*** Block opens ***

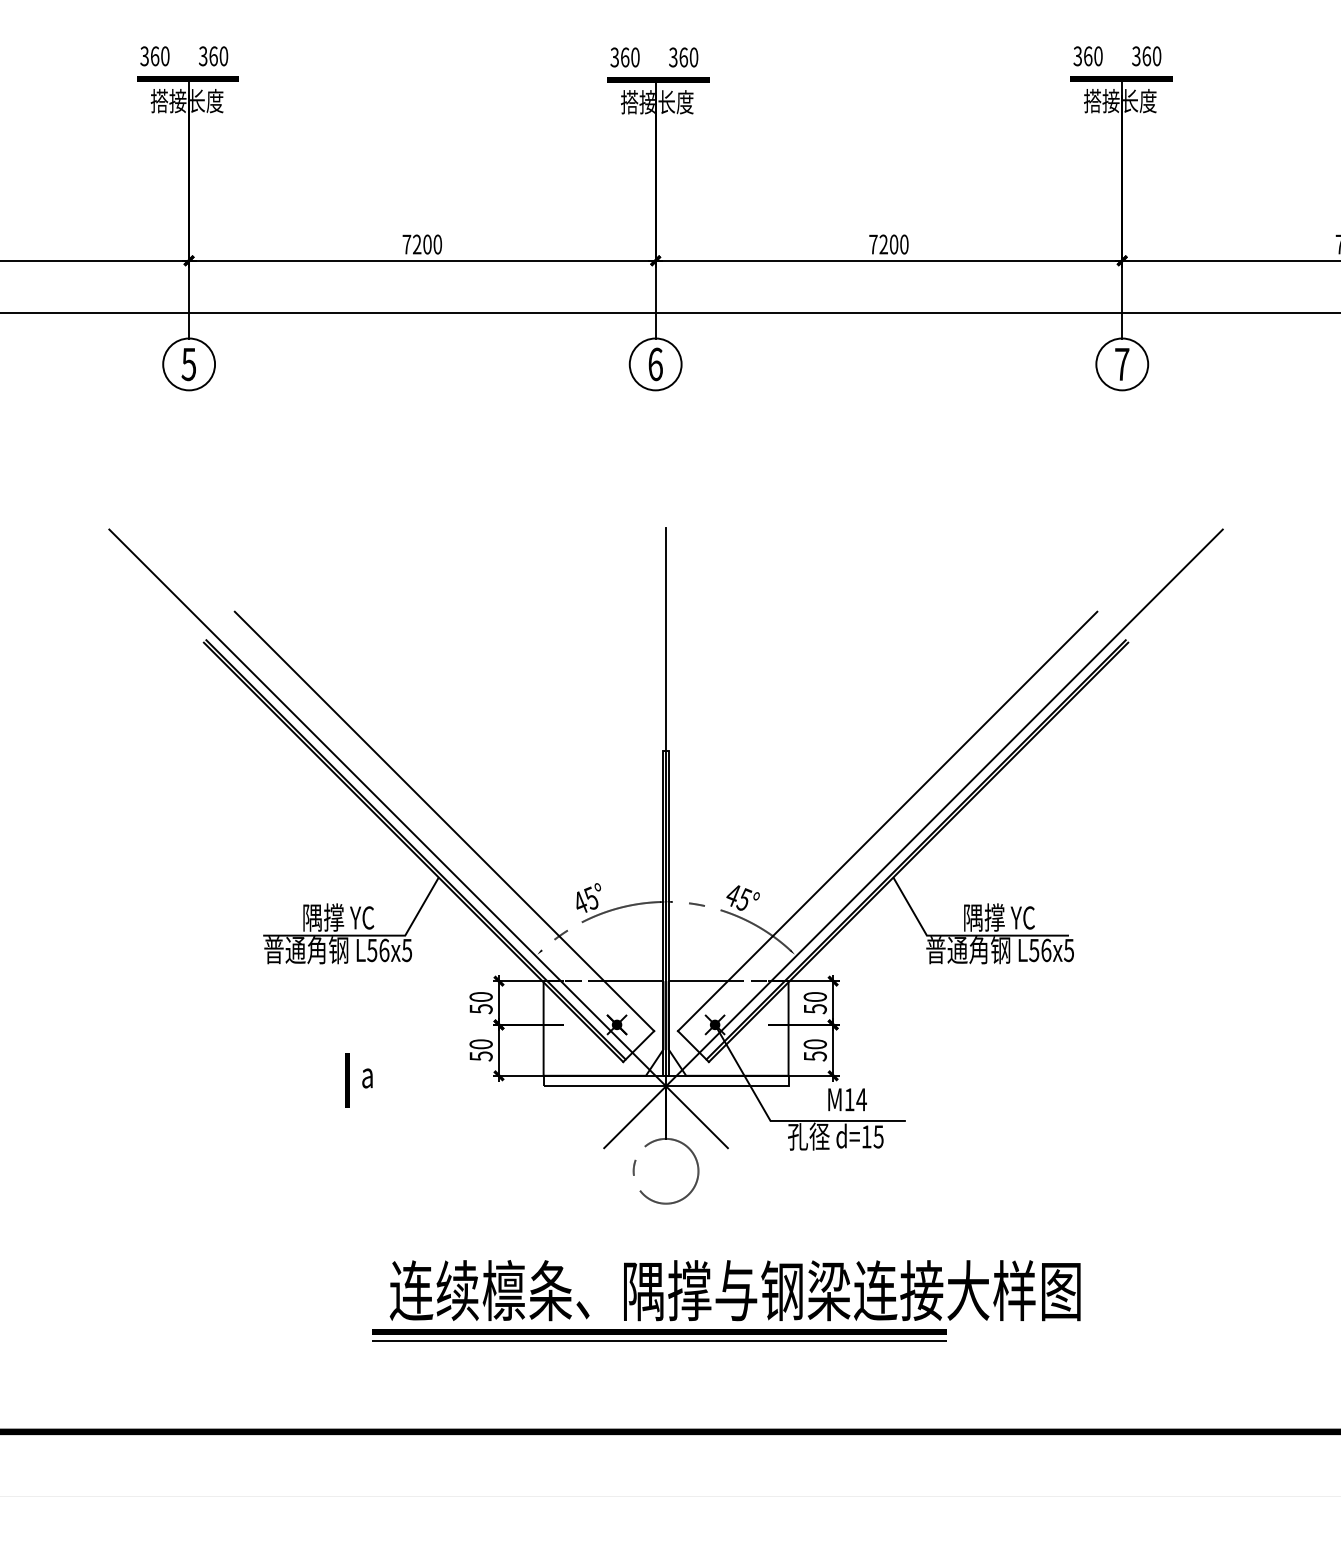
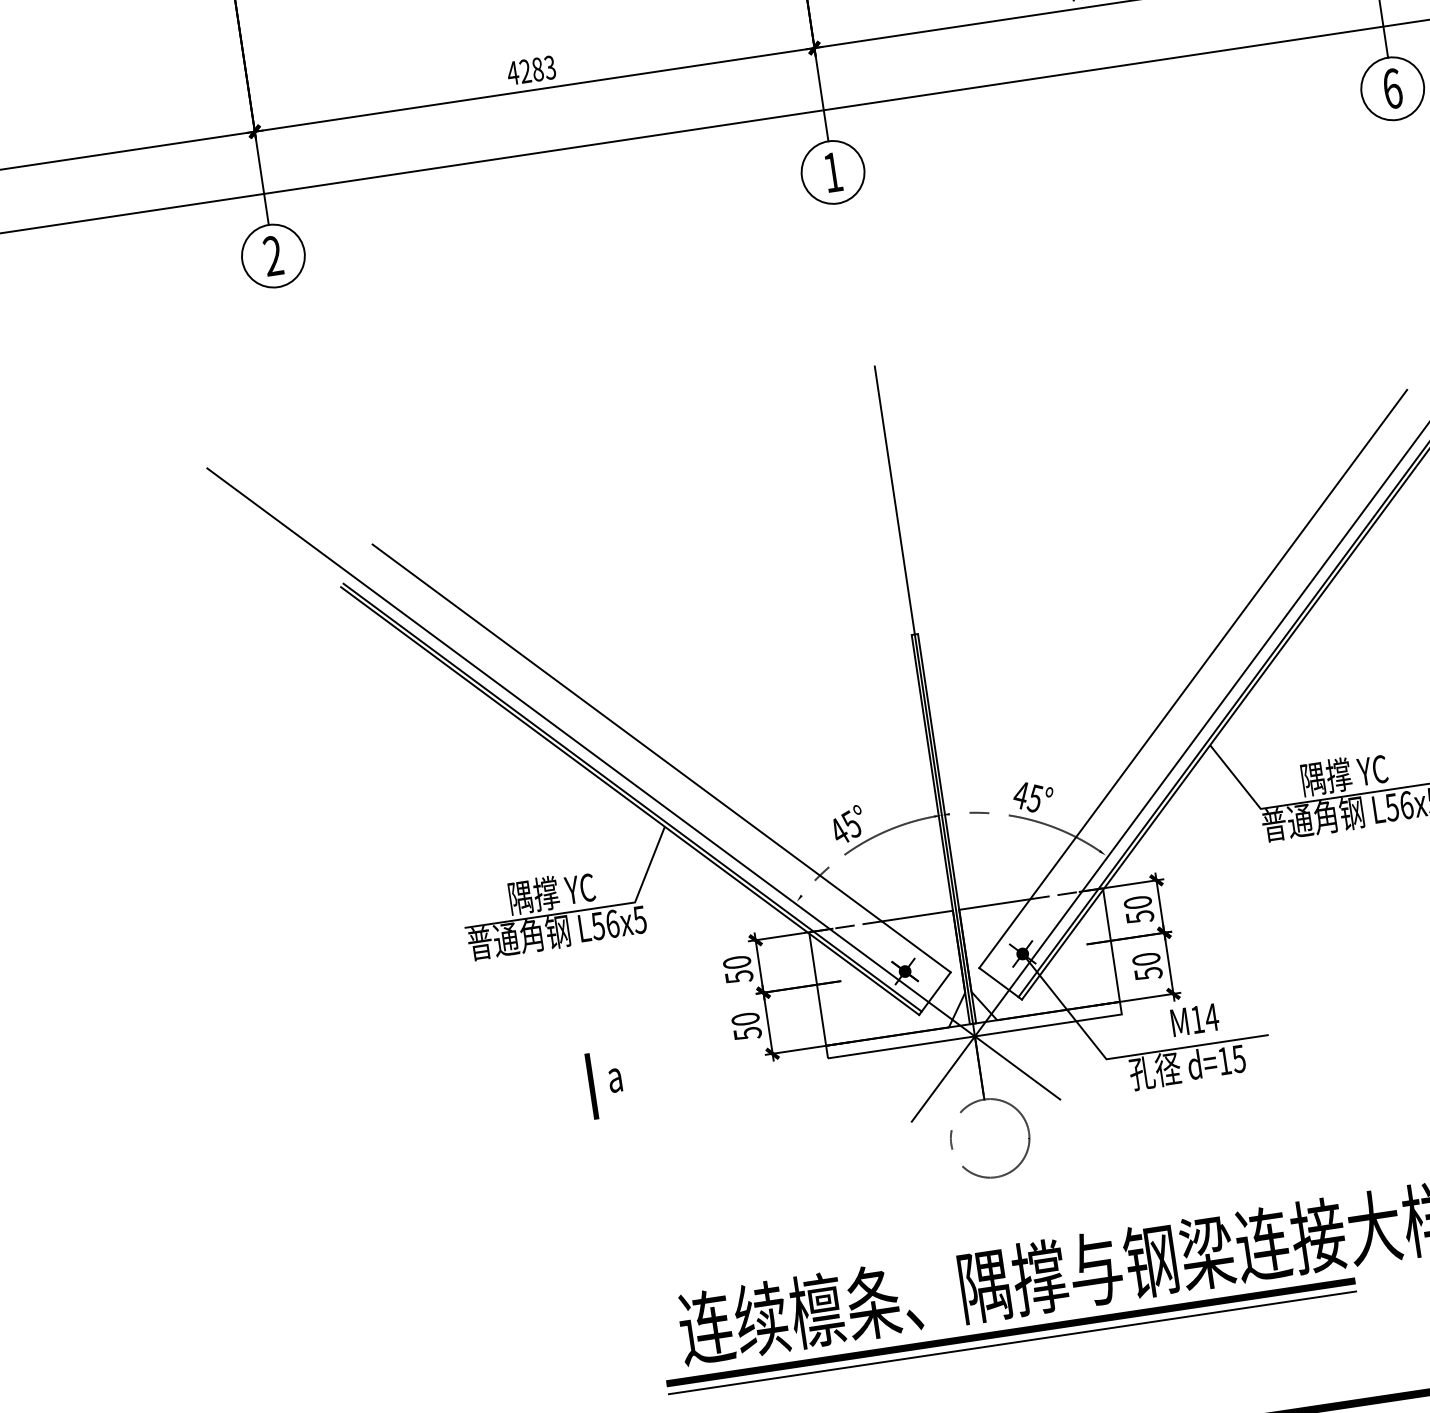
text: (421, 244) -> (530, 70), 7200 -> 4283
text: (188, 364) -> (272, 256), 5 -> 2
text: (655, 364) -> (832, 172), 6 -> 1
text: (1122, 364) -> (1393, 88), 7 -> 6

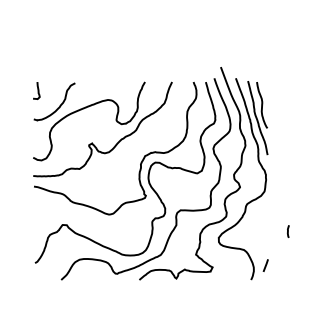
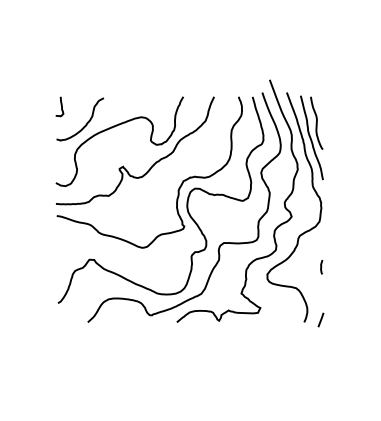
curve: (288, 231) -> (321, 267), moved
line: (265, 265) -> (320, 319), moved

*** Block closes ***

[Exercise brief] Go through the records above, find each line with the string "moved", and copy it.

[Answer for this exercise]
curve: (288, 231) -> (321, 267), moved
line: (265, 265) -> (320, 319), moved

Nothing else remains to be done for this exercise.